• Aim of the exercise:
Return the entries below word for word. No picture belongs in the copy.

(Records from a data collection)
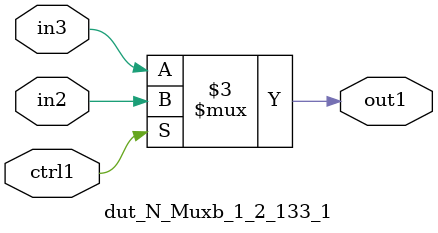
<source format=v>

`timescale 1ps / 1ps


module dut_N_Muxb_1_2_133_1( in3, in2, ctrl1, out1 );

    input in3;
    input in2;
    input ctrl1;
    output out1;
    reg out1;

    
    // rtl_process:dut_N_Muxb_1_2_133_1/dut_N_Muxb_1_2_133_1_thread_1
    always @*
      begin : dut_N_Muxb_1_2_133_1_thread_1
        case (ctrl1) 
          1'b1: 
            begin
              out1 = in2;
            end
          default: 
            begin
              out1 = in3;
            end
        endcase
      end

endmodule



</source>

• Completed task:
<source format=v>

`timescale 1ps / 1ps


module dut_N_Muxb_1_2_133_1( in3, in2, ctrl1, out1 );

    input in3;
    input in2;
    input ctrl1;
    output out1;
    reg out1;

    
    // rtl_process:dut_N_Muxb_1_2_133_1/dut_N_Muxb_1_2_133_1_thread_1
    always @*
      begin : dut_N_Muxb_1_2_133_1_thread_1
        case (ctrl1) 
          1'b1: 
            begin
              out1 = in2;
            end
          default: 
            begin
              out1 = in3;
            end
        endcase
      end

endmodule



</source>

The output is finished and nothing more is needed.